### DATA FOR THIS TASK

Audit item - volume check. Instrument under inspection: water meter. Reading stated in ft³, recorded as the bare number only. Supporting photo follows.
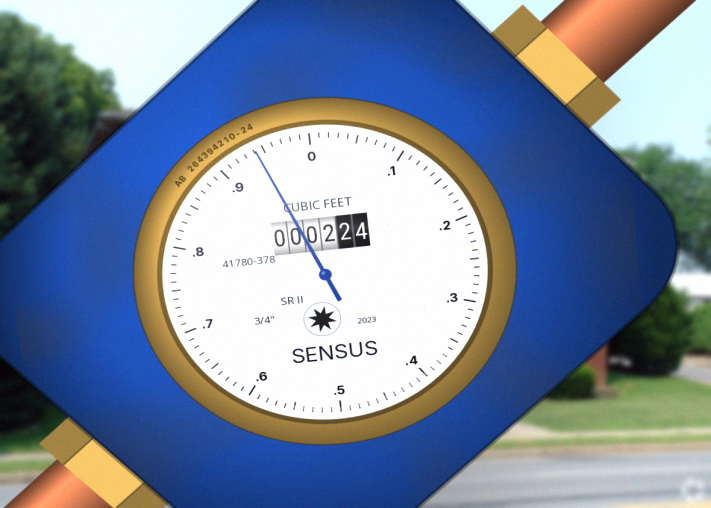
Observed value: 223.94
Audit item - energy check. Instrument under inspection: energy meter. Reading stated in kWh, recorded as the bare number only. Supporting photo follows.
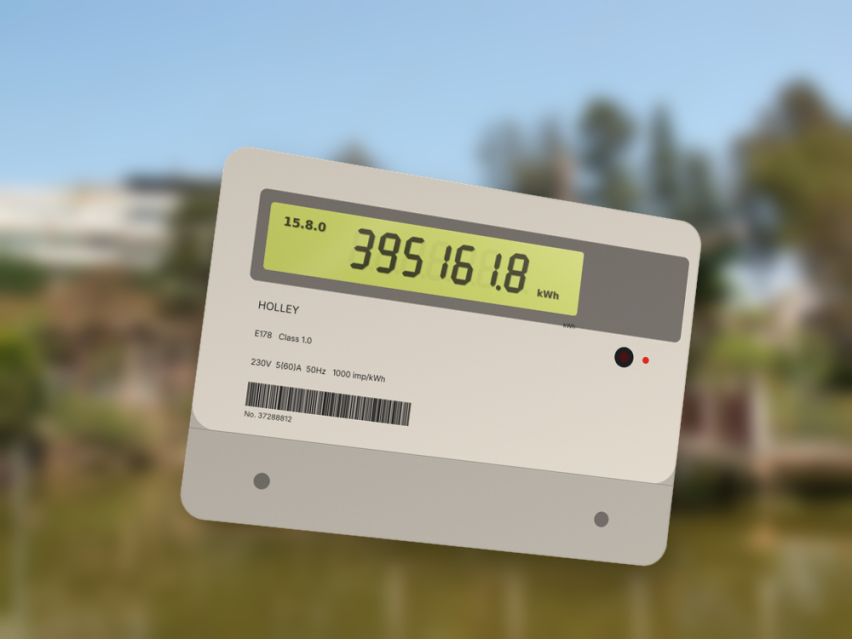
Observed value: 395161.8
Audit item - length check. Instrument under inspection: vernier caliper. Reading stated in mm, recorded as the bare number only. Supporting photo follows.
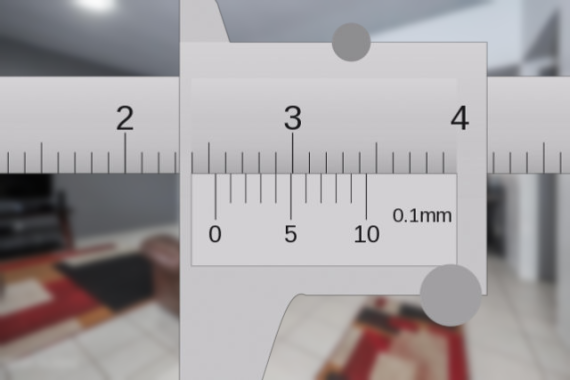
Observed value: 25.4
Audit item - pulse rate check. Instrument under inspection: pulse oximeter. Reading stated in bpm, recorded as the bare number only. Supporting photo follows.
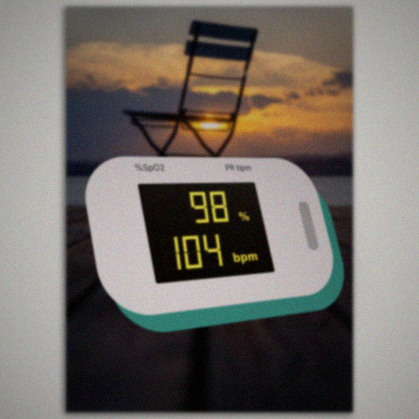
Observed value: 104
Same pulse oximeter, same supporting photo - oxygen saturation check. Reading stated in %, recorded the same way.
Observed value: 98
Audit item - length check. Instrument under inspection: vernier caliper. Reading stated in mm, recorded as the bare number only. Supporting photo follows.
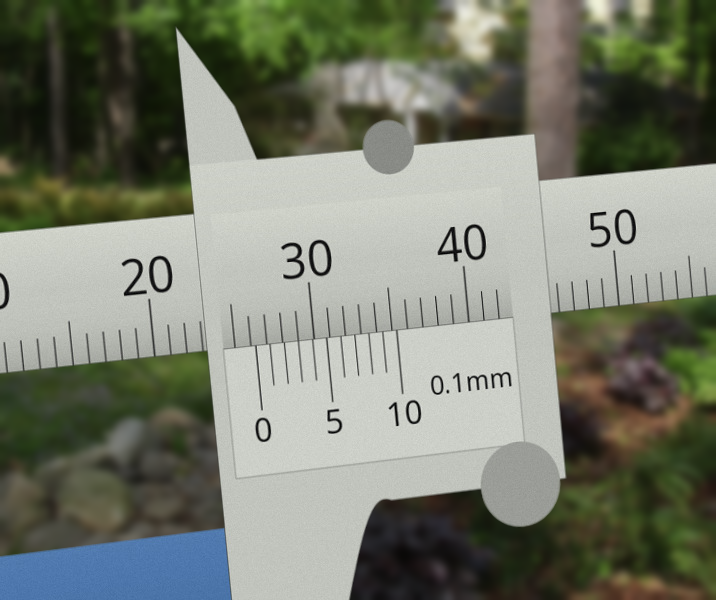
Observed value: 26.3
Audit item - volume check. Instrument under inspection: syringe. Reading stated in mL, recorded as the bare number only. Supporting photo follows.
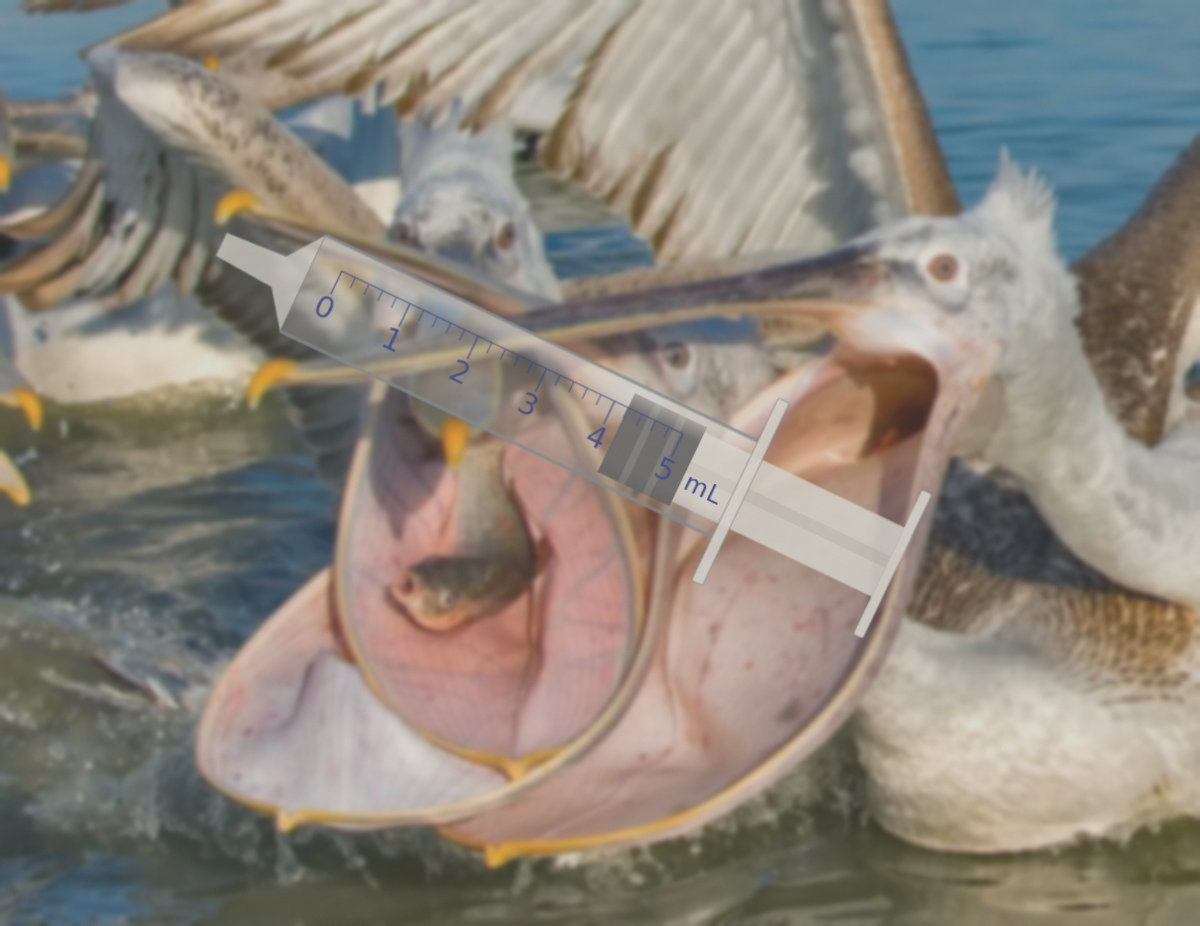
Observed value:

### WHAT YOU NEED TO DO
Please arrange every line of the listing above as a numbered list. Skip blank lines and leave out the pictures.

### WRITTEN SOLUTION
1. Audit item - volume check. Instrument under inspection: water meter. Reading stated in ft³, recorded as the bare number only. Supporting photo follows.
2. Observed value: 223.94
3. Audit item - energy check. Instrument under inspection: energy meter. Reading stated in kWh, recorded as the bare number only. Supporting photo follows.
4. Observed value: 395161.8
5. Audit item - length check. Instrument under inspection: vernier caliper. Reading stated in mm, recorded as the bare number only. Supporting photo follows.
6. Observed value: 25.4
7. Audit item - pulse rate check. Instrument under inspection: pulse oximeter. Reading stated in bpm, recorded as the bare number only. Supporting photo follows.
8. Observed value: 104
9. Same pulse oximeter, same supporting photo - oxygen saturation check. Reading stated in %, recorded the same way.
10. Observed value: 98
11. Audit item - length check. Instrument under inspection: vernier caliper. Reading stated in mm, recorded as the bare number only. Supporting photo follows.
12. Observed value: 26.3
13. Audit item - volume check. Instrument under inspection: syringe. Reading stated in mL, recorded as the bare number only. Supporting photo follows.
14. Observed value:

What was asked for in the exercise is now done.